How will digital workplace autonomy satisfy corporate compliance?

How will digital workplace autonomy satisfy corporate compliance?

by | Dec 15, 2016 | Digital workplace, Information management, Intranets

The focus of the current interest in social networking is to enable the individual to make decisions about how they work, who they work with and what they share to achieve personal and business objectives. Working Out Loud is a fast-emerging element of this support of internal autonomy. There is a wealth of survey and anecdotal evidence that this fosters innovation and is good for employee engagement. One of the 2016 surveys was published by McKinsey & Company and was entitled “How social tools can reshape the organisation”. At the time of writing this blog the report had been dropped from the McKinsey website but there is a summary on the Consultancy UK website. It does rather read like a paean of praise for social networking at a time when other surveys (for example Digital Culture Clash from Cisco) are indicating that it is not quite as simple as some observers would have us believe.

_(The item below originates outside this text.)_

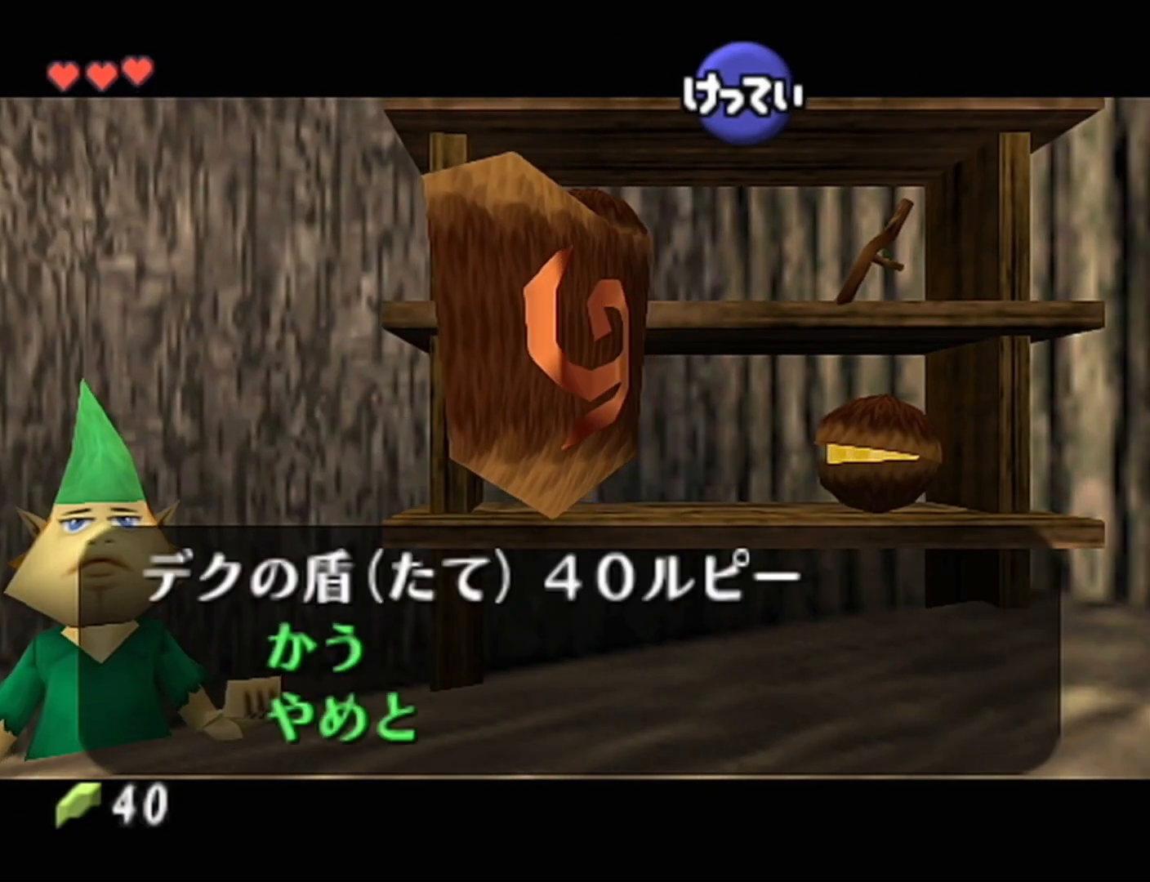
{"buttons": [], "left_stick": "center", "events": [[83, "A", "up"], [117, "A", "down"], [150, "A", "up"], [183, "A", "down"], [233, "A", "up"]]}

No matter how much autonomy individuals have to create teams and make decisions on their own account  all organisations work within some form of compliance.  There will be a board of Directors that have defined responsibilities towards the organisation and towards shareholders and stakeholders. At some point a hierarchy will kick in. Hierarchies, like bureaucracies, have a poor reputation but have a role to play in the process of reviewing decisions that are going to commit the organisation to a specific course of action. Among the outcomes of the McKinsey survey was that 25% of respondents predicted that in the next three years strategic decisions would be made from the bottom up and that organisational hierarchies would either be much flatter or disappear all together. Call me old-fashioned but I can’t see major strategic decisions (21st Century Fox acquiring Sky is in the news today) being made bottom up when there are shareholders and regulatory authorities to take account of.

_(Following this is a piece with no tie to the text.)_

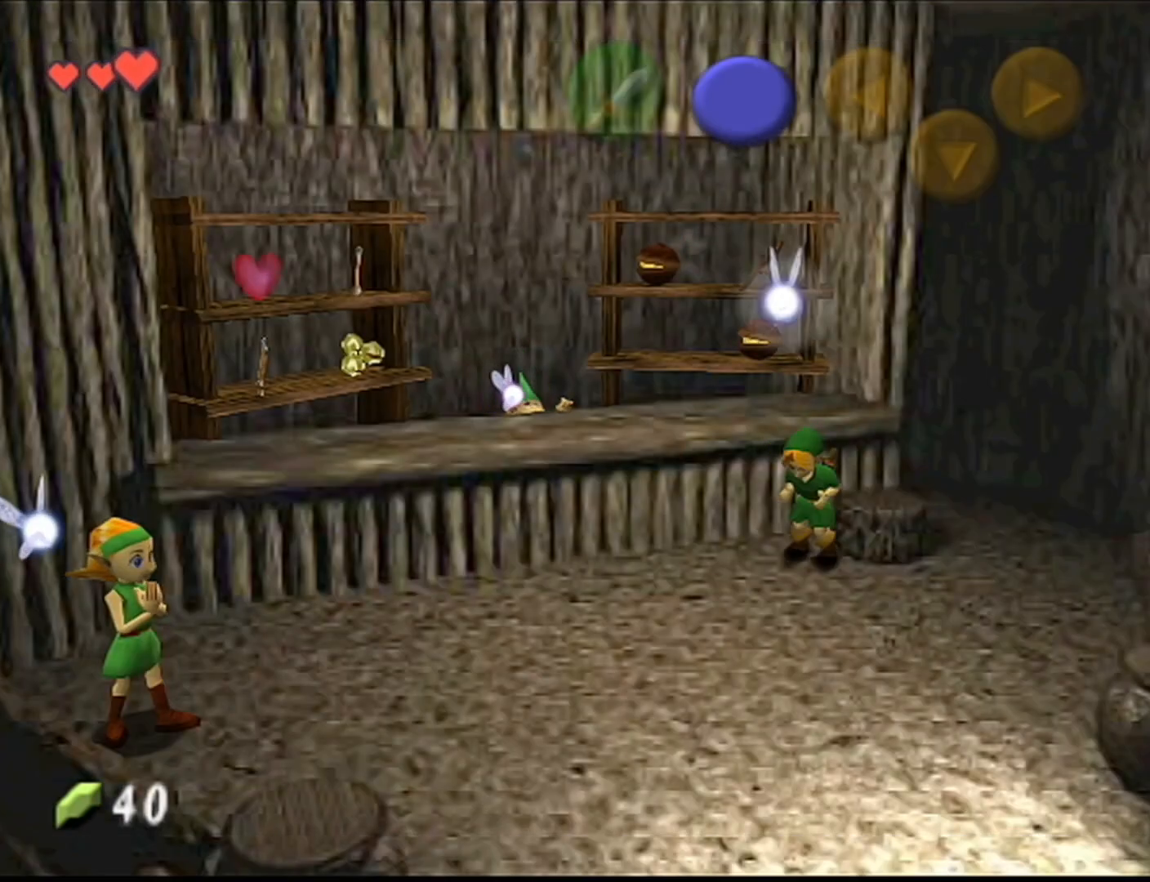
{"buttons": [], "left_stick": "center", "events": [[117, "Z", "down"], [233, "Z", "up"]]}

The challenge I see emerging is defining and managing the processes where autonomy and compliance meet. At what level within the organisation does this take place, and is it a hard transition or a soft transition? I’ve looked back through around 20 recent surveys on corporate collaboration and digital social working and I cannot find any discussion of this topic. It is not going to happen by magic. As a component of an overall social strategy for an organisation decisions are going to have to be made on how information and knowledge from autonomous working is sifted, verified and presented up the chain of management. In the final analysis the directors are responsible, in compliance terms, to shareholders, laws and regulations. This is enshrined in corporate law. An implication is that there is an audit route back to the decisions that were made leading up to the action being taken. When autonomy escapes compliance you end up with the Volkswagen story and a very large hit on corporate performance. It will be interesting to read the full Volkswagen story in due course.

I have no preconceived ideas about when and where autonomy and compliance should meet. Wherever it is this the pressure on managers will be very considerable as they seek to balance the demands from their own managers with the ambition of being supportive to autonomous work processes that are clearly having an impact on innovation, speed of response and employee engagement. Working out loud is an example of where a document or even an instant message written in the spirit of WoL is taken to be a definitive statement by someone who reads it in isolation. At present the focus on collaboration strategy is about what tools are needed to support this style of working. In my view the success of a collaboration strategy will be the ease with which outcomes from collaborative working can move through and up the corporate structure in a way that safeguards the interests of all stakeholders. This is not a technology issue but about supporting managers who find themselves between a rock and a hard place. If you want to read a story of what happens when ‘top down’ conflicts with ‘bottom up’ download this study of decision making in Nokia that led to the company losing the smartphone battle. What would happen in your organisation under the same circumstances?